:: 作成内容 ::
土柱周辺の段丘と礫層の形成を述べた本文を、2文で要約せよ。
### 本文 ###
1.約4.6〜3.0万年前。これ以前に土柱北方の父尾断層が活動しており、阿讃山脈側が相対的に隆起し、大量の砂礫が山麓に堆積し、扇状地が形成された。長峰・北庄・脇町城趾付近の砂礫(馬場礫層B)がこれである。なお東に流れていた古吉野川によって、阿波町切戸付近その他に散見される結晶片岩まじりの砂礫層(切戸礫層K)が堆積していた。切戸礫層はとくに厚く、おそらく約7.2〜4.6万年前の寒冷期の海面低下にともなって堀り下げられた谷が、その後4.6万〜3.0万年前の海面上昇にともなって埋積されたためと考えられる。この海面上昇期は温暖でもあったことは、高位段丘礫層(HまたはOe、おそらく8万年前頃の温暖期(海進期)に堆積しその後の7.2万〜4.6万年前の寒冷期(海退期)に段化した。)が赤色風化していることから推定できる。

*海水面の昇降は海岸線の位置を変化させる(海進・海退)だけでなく、上流の河床面もこれに対応して昇降し、堆積・侵蝕(下刻)が起る。地盤が昇降しても同じ意味をもつ。海面の上昇・下降は気候の温暖化・寒冷化によく対応すると考えられている。

2.約3万年前より、2.0〜1.8万年の間に、小海進期をはさみつつ海水面の低下があり、古吉野川による下刻が激しくなり、以前の谷底面あるいは扇状地の末端が浸蝕され、中位段丘が形成された。
吉野川南岸では川島段丘・旗見段丘(山川町)がこれに相当する。
 図2は3万〜1.8万年間に地盤運動がなかったものとして描いたものであるが、現実にはこの間に父尾断層の活動・土柱礫層の堆積・土柱断層の活動といった事件があり、図3〜4といった変化をたどることになった。

3.約2.8万年前。海面低下によって中位段丘が形成(段化)され始めたころ、父尾断層の活動が再びおこり、上昇した北側の山地から大量の砂礫が流下し段丘面などを覆った。現在の土柱構成層(土柱礫層D)がこれである。なおこの時期の中ごろに、飛来した火山灰が雨水に流されて凹所に堆積している。この後、2.7〜2.6万年前にやや温暖な時期があり、高位段丘礫層は再び、中位段丘の切戸・馬場礫層はこのとき赤色風化をうけた。この温暖期の海面上昇に対応するとみられる堆積物は脇町周辺にはないが、池田町付近に標式的に発達する低位段丘構成層 L1 がC-14年代測定値によって、これにあてられる。
### 提示資料 ###
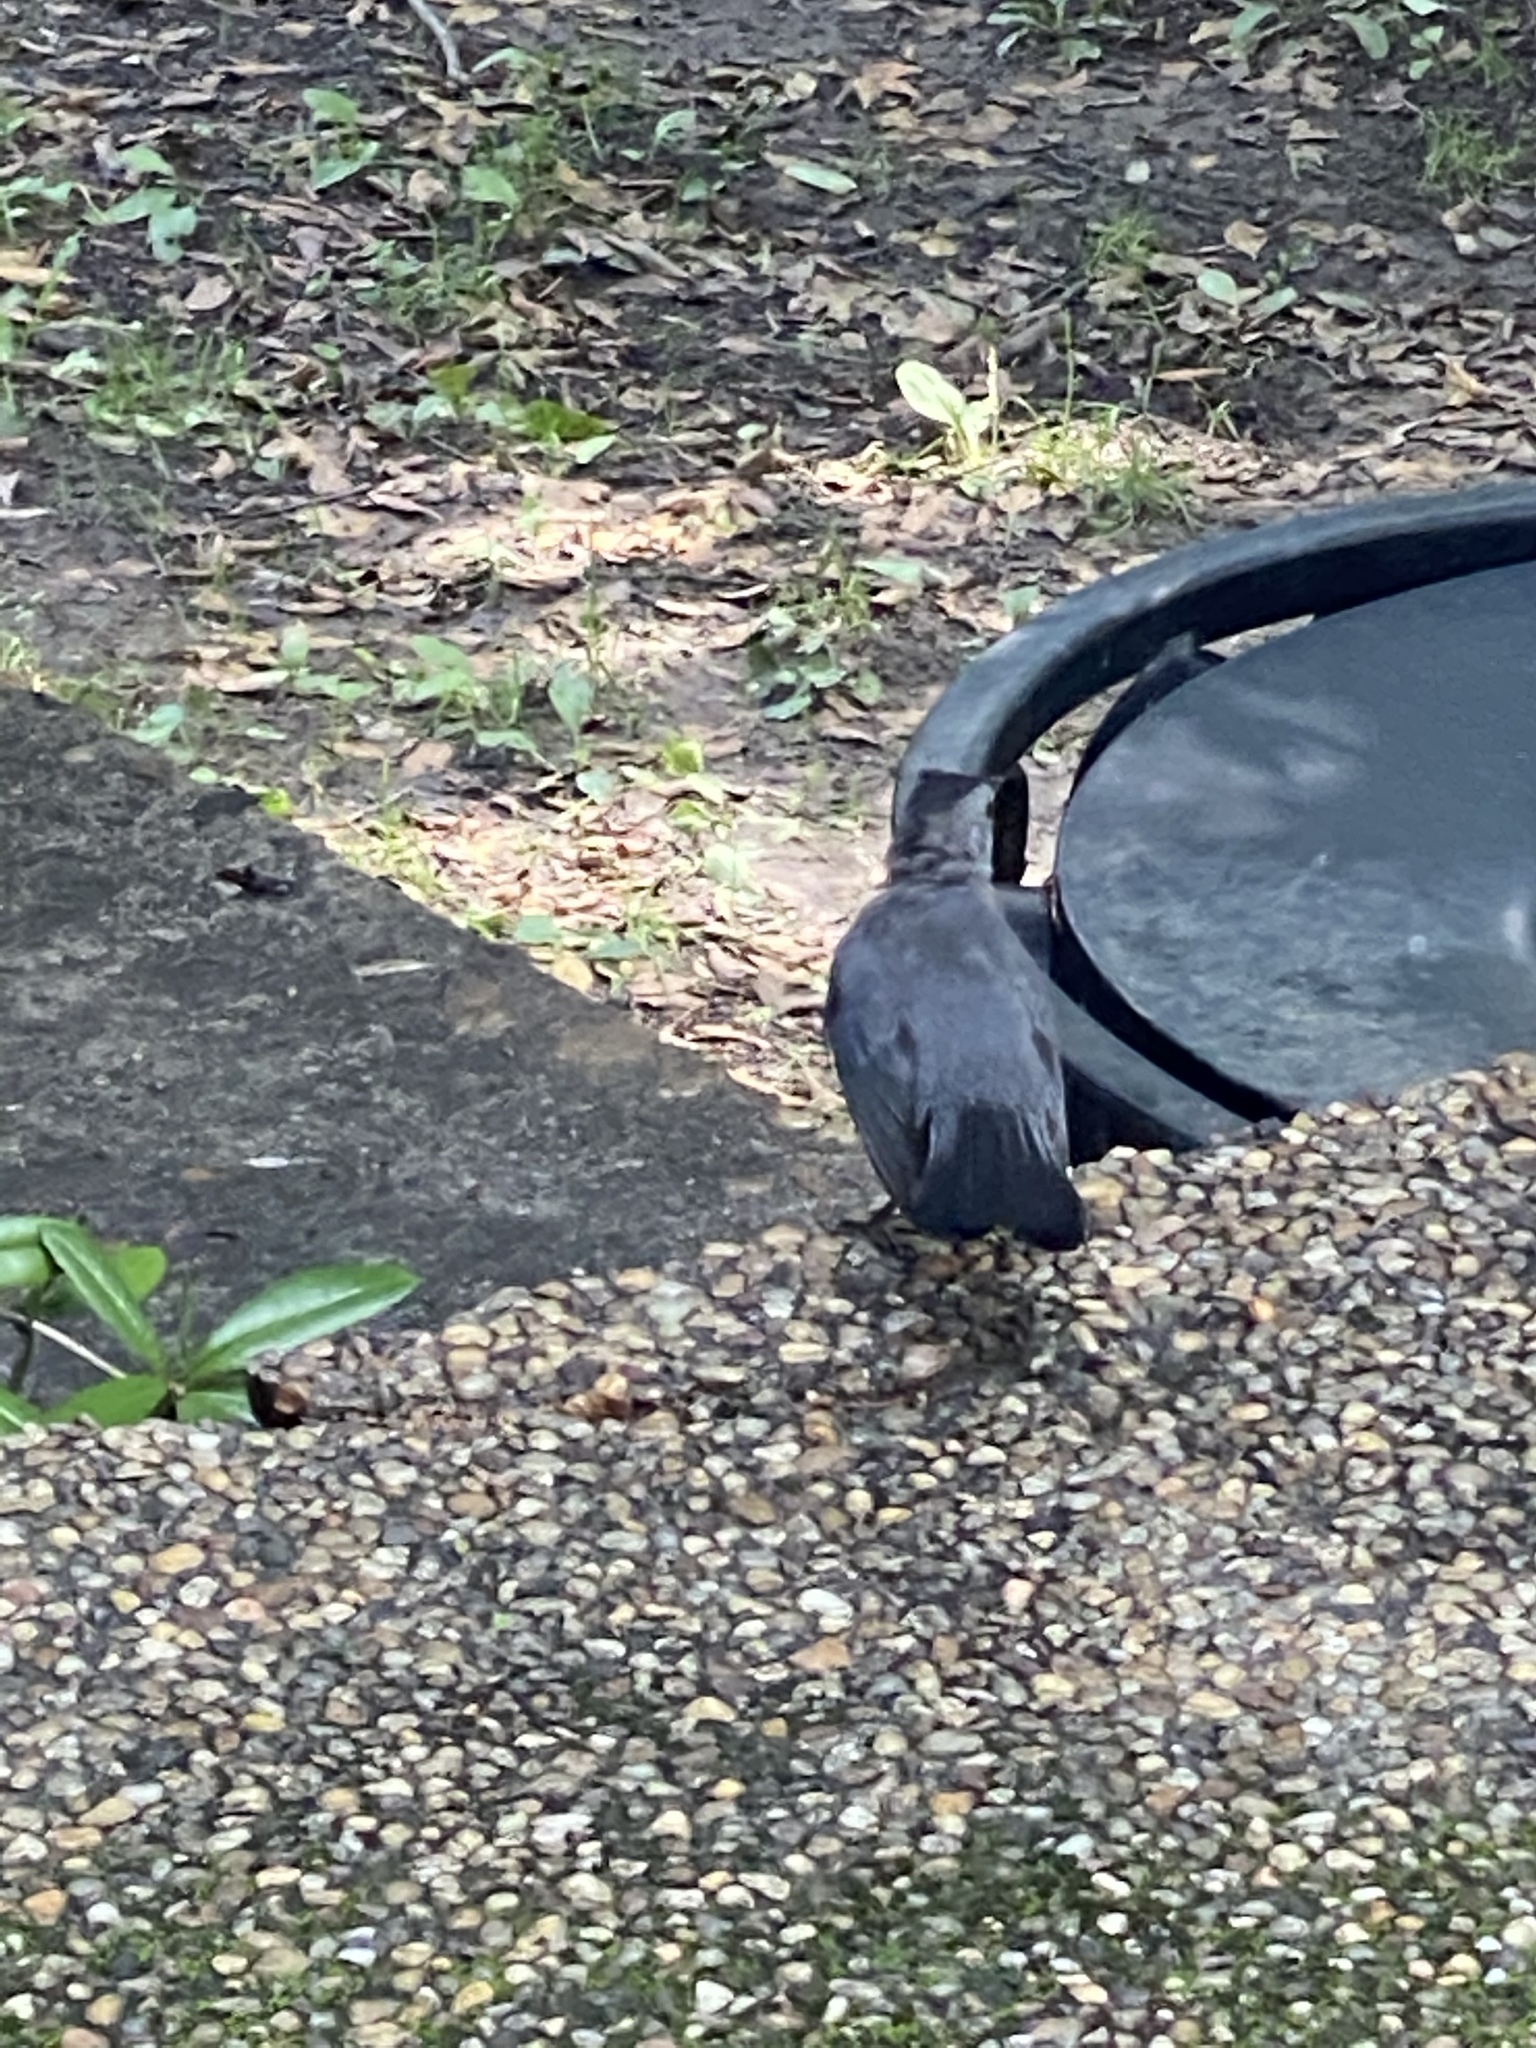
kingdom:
###
:: 最終回答 ::
約4.6〜3.0万年前には、父尾断層の活動で相対的に隆起した阿讃山脈側から大量の砂礫が山麓に堆積して扇状地が形成され、東に流れていた古吉野川も切戸礫層を堆積させていた。約3万年前以降は海水面の低下によって古吉野川の下刻が激しくなって中位段丘が形成され、約2.8万年前には父尾断層が再び活動し、北側の山地から流下した砂礫が現在の土柱礫層となった。